Security vulnerabilities are cheapest to fix before they are written. Shift left means moving security checks as early in the development lifecycle as possible. A pre-commit hook runs in under a second and blocks nothing that was going to work anyway. A production incident review involves on-call engineers, customer communication, and a post-mortem.

The interesting question is not whether to shift left, but how far left you can go. The answer is: as far as you like. The full stack runs on open-source tools, GitHub Actions free tier, and a scheduled Lambda. No enterprise contract required.

Four-stage shift-left security diagram: pre-commit, CI PR check, scheduled scan, external/on-demand
The four stages of defence. Cost to fix increases left to right. The goal is to catch everything in stage 1.

Stage 1: pre-commit

Pre-commit hooks run locally on every git commit. They have no network dependency, no queue, no CI minutes.

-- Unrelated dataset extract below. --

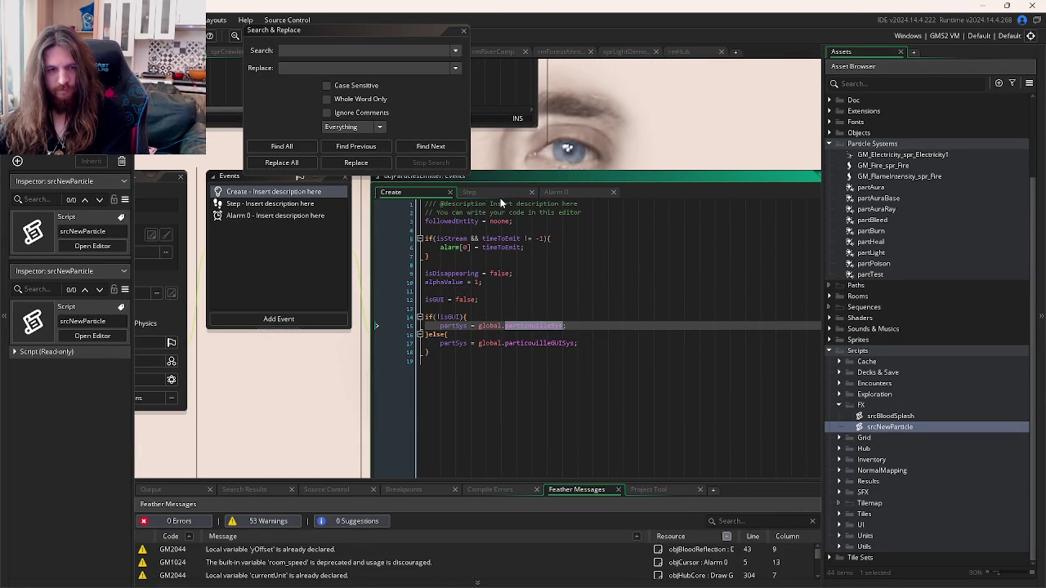
{"action": "left_click", "coordinate": [491, 281]}
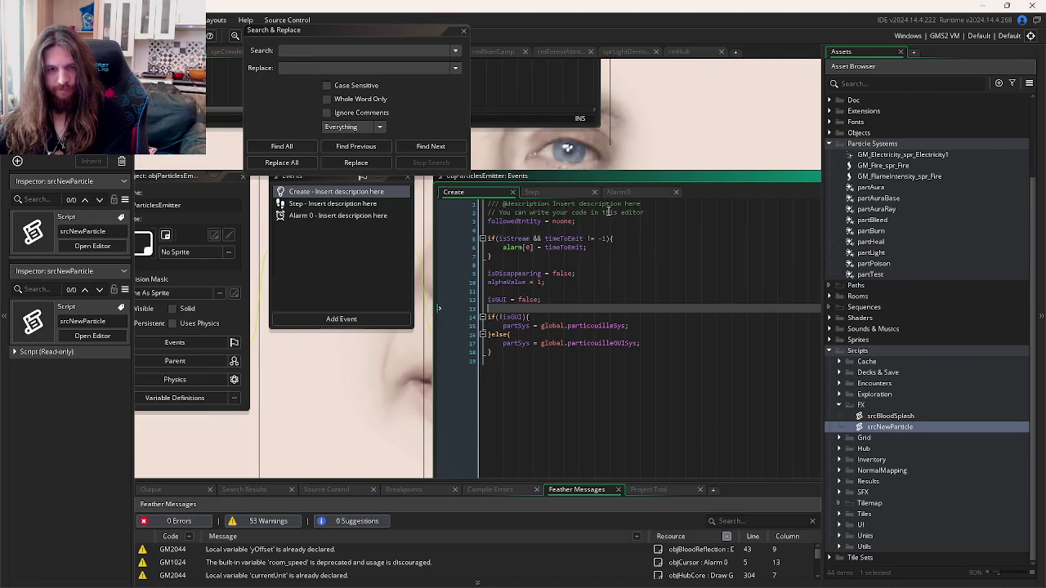
Step: Compare the reference emitter's Step and Alarm 0 code, ending on the Step event
{"action": "left_click", "coordinate": [562, 196]}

If they fail, the commit is rejected before it leaves the developer's machine.

The hooks configured in this stack:

Hook What it catches
terraform_fmt HCL formatting — enforced before the file is committed, not after review
tflint Terraform IaC linting — provider-specific rules, deprecated arguments, type errors
ruff Python lint — style, unused imports, obvious bugs — sub-second on any codebase
mypy Python type checking — catches type mismatches before runtime
bandit Python SAST — injection patterns, hardcoded passwords, shell=True, weak crypto

The combined runtime for all five hooks on a typical Python + Terraform repo is under three seconds. There is no reason not to run them.

Stage 2: CI PR check

Two workflows run on every pull request: python-ci.yml (application security) and iac-scan-orca.yml (infrastructure security). Critical or High findings block the merge. Medium and Low findings annotate the PR without blocking.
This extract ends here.